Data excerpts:
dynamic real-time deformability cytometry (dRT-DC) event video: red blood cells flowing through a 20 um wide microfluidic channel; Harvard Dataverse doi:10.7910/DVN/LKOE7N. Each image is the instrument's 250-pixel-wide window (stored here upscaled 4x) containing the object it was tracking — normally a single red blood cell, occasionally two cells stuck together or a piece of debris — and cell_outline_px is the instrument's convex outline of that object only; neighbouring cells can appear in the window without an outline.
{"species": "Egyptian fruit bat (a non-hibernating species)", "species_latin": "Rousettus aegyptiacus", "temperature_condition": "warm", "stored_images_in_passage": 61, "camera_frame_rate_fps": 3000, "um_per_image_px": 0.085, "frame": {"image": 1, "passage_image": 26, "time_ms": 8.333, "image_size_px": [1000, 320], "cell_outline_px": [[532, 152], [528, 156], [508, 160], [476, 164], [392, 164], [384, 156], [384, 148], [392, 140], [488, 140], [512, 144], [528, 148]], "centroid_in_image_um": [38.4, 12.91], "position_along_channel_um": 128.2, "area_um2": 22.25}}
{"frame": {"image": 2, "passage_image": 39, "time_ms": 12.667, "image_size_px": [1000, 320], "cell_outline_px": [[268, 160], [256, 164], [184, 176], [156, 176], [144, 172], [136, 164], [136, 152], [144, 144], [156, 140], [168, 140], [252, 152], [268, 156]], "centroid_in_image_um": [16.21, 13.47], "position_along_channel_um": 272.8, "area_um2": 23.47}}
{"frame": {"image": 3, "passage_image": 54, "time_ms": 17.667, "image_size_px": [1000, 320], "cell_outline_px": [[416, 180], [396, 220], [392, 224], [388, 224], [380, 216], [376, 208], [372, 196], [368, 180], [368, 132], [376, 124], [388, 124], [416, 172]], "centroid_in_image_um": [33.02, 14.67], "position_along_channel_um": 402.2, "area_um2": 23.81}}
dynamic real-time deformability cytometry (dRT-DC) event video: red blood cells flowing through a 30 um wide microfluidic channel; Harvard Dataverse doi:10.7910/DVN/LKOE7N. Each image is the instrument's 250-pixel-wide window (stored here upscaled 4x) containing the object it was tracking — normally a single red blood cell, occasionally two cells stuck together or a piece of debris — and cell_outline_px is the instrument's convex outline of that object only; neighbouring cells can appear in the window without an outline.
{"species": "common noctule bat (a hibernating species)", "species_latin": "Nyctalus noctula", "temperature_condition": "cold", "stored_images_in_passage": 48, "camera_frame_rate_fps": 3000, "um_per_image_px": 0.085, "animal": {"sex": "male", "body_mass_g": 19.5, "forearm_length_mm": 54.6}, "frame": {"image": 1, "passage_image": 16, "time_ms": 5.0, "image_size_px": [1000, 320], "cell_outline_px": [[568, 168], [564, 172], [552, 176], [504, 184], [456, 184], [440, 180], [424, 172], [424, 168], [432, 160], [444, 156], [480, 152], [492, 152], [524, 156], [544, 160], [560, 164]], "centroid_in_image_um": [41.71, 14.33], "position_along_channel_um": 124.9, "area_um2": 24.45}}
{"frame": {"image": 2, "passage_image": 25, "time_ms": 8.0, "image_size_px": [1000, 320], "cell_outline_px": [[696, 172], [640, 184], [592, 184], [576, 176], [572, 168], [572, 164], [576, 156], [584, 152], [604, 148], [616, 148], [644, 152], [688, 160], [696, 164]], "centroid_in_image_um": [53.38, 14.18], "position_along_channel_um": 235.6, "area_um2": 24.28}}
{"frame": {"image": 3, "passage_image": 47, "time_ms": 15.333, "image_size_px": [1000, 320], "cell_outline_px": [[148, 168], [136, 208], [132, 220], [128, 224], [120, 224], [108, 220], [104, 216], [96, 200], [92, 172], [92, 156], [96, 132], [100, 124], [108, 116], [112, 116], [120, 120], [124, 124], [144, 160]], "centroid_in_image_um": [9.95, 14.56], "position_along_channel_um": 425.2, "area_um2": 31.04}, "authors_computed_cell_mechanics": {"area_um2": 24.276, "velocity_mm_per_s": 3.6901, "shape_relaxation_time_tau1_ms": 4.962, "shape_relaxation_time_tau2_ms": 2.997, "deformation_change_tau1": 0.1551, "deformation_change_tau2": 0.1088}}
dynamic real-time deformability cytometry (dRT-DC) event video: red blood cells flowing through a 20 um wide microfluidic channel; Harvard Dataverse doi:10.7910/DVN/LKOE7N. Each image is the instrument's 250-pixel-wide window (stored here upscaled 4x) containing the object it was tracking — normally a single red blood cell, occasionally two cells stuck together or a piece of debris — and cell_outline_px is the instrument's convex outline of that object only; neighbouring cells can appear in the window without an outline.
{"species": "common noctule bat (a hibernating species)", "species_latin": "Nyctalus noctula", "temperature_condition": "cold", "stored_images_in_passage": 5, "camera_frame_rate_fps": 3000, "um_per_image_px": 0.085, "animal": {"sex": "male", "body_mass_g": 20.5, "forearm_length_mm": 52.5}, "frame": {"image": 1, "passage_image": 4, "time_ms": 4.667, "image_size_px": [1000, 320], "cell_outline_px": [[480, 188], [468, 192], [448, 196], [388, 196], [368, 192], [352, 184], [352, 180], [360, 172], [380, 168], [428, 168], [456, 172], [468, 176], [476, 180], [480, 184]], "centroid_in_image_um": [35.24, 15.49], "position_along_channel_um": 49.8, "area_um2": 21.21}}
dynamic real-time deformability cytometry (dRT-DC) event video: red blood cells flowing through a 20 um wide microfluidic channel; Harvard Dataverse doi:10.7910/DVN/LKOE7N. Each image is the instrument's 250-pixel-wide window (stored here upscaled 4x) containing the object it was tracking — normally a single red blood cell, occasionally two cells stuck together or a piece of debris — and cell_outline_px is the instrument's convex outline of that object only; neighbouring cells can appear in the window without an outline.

-- Objective --
Repeat the preceding lines exactly, please, every one of them.

-- Solution to this exercise --
dynamic real-time deformability cytometry (dRT-DC) event video: red blood cells flowing through a 20 um wide microfluidic channel; Harvard Dataverse doi:10.7910/DVN/LKOE7N. Each image is the instrument's 250-pixel-wide window (stored here upscaled 4x) containing the object it was tracking — normally a single red blood cell, occasionally two cells stuck together or a piece of debris — and cell_outline_px is the instrument's convex outline of that object only; neighbouring cells can appear in the window without an outline.
{"species": "Egyptian fruit bat (a non-hibernating species)", "species_latin": "Rousettus aegyptiacus", "temperature_condition": "warm", "stored_images_in_passage": 61, "camera_frame_rate_fps": 3000, "um_per_image_px": 0.085, "frame": {"image": 1, "passage_image": 26, "time_ms": 8.333, "image_size_px": [1000, 320], "cell_outline_px": [[532, 152], [528, 156], [508, 160], [476, 164], [392, 164], [384, 156], [384, 148], [392, 140], [488, 140], [512, 144], [528, 148]], "centroid_in_image_um": [38.4, 12.91], "position_along_channel_um": 128.2, "area_um2": 22.25}}
{"frame": {"image": 2, "passage_image": 39, "time_ms": 12.667, "image_size_px": [1000, 320], "cell_outline_px": [[268, 160], [256, 164], [184, 176], [156, 176], [144, 172], [136, 164], [136, 152], [144, 144], [156, 140], [168, 140], [252, 152], [268, 156]], "centroid_in_image_um": [16.21, 13.47], "position_along_channel_um": 272.8, "area_um2": 23.47}}
{"frame": {"image": 3, "passage_image": 54, "time_ms": 17.667, "image_size_px": [1000, 320], "cell_outline_px": [[416, 180], [396, 220], [392, 224], [388, 224], [380, 216], [376, 208], [372, 196], [368, 180], [368, 132], [376, 124], [388, 124], [416, 172]], "centroid_in_image_um": [33.02, 14.67], "position_along_channel_um": 402.2, "area_um2": 23.81}}
dynamic real-time deformability cytometry (dRT-DC) event video: red blood cells flowing through a 30 um wide microfluidic channel; Harvard Dataverse doi:10.7910/DVN/LKOE7N. Each image is the instrument's 250-pixel-wide window (stored here upscaled 4x) containing the object it was tracking — normally a single red blood cell, occasionally two cells stuck together or a piece of debris — and cell_outline_px is the instrument's convex outline of that object only; neighbouring cells can appear in the window without an outline.
{"species": "common noctule bat (a hibernating species)", "species_latin": "Nyctalus noctula", "temperature_condition": "cold", "stored_images_in_passage": 48, "camera_frame_rate_fps": 3000, "um_per_image_px": 0.085, "animal": {"sex": "male", "body_mass_g": 19.5, "forearm_length_mm": 54.6}, "frame": {"image": 1, "passage_image": 16, "time_ms": 5.0, "image_size_px": [1000, 320], "cell_outline_px": [[568, 168], [564, 172], [552, 176], [504, 184], [456, 184], [440, 180], [424, 172], [424, 168], [432, 160], [444, 156], [480, 152], [492, 152], [524, 156], [544, 160], [560, 164]], "centroid_in_image_um": [41.71, 14.33], "position_along_channel_um": 124.9, "area_um2": 24.45}}
{"frame": {"image": 2, "passage_image": 25, "time_ms": 8.0, "image_size_px": [1000, 320], "cell_outline_px": [[696, 172], [640, 184], [592, 184], [576, 176], [572, 168], [572, 164], [576, 156], [584, 152], [604, 148], [616, 148], [644, 152], [688, 160], [696, 164]], "centroid_in_image_um": [53.38, 14.18], "position_along_channel_um": 235.6, "area_um2": 24.28}}
{"frame": {"image": 3, "passage_image": 47, "time_ms": 15.333, "image_size_px": [1000, 320], "cell_outline_px": [[148, 168], [136, 208], [132, 220], [128, 224], [120, 224], [108, 220], [104, 216], [96, 200], [92, 172], [92, 156], [96, 132], [100, 124], [108, 116], [112, 116], [120, 120], [124, 124], [144, 160]], "centroid_in_image_um": [9.95, 14.56], "position_along_channel_um": 425.2, "area_um2": 31.04}, "authors_computed_cell_mechanics": {"area_um2": 24.276, "velocity_mm_per_s": 3.6901, "shape_relaxation_time_tau1_ms": 4.962, "shape_relaxation_time_tau2_ms": 2.997, "deformation_change_tau1": 0.1551, "deformation_change_tau2": 0.1088}}
dynamic real-time deformability cytometry (dRT-DC) event video: red blood cells flowing through a 20 um wide microfluidic channel; Harvard Dataverse doi:10.7910/DVN/LKOE7N. Each image is the instrument's 250-pixel-wide window (stored here upscaled 4x) containing the object it was tracking — normally a single red blood cell, occasionally two cells stuck together or a piece of debris — and cell_outline_px is the instrument's convex outline of that object only; neighbouring cells can appear in the window without an outline.
{"species": "common noctule bat (a hibernating species)", "species_latin": "Nyctalus noctula", "temperature_condition": "cold", "stored_images_in_passage": 5, "camera_frame_rate_fps": 3000, "um_per_image_px": 0.085, "animal": {"sex": "male", "body_mass_g": 20.5, "forearm_length_mm": 52.5}, "frame": {"image": 1, "passage_image": 4, "time_ms": 4.667, "image_size_px": [1000, 320], "cell_outline_px": [[480, 188], [468, 192], [448, 196], [388, 196], [368, 192], [352, 184], [352, 180], [360, 172], [380, 168], [428, 168], [456, 172], [468, 176], [476, 180], [480, 184]], "centroid_in_image_um": [35.24, 15.49], "position_along_channel_um": 49.8, "area_um2": 21.21}}
dynamic real-time deformability cytometry (dRT-DC) event video: red blood cells flowing through a 20 um wide microfluidic channel; Harvard Dataverse doi:10.7910/DVN/LKOE7N. Each image is the instrument's 250-pixel-wide window (stored here upscaled 4x) containing the object it was tracking — normally a single red blood cell, occasionally two cells stuck together or a piece of debris — and cell_outline_px is the instrument's convex outline of that object only; neighbouring cells can appear in the window without an outline.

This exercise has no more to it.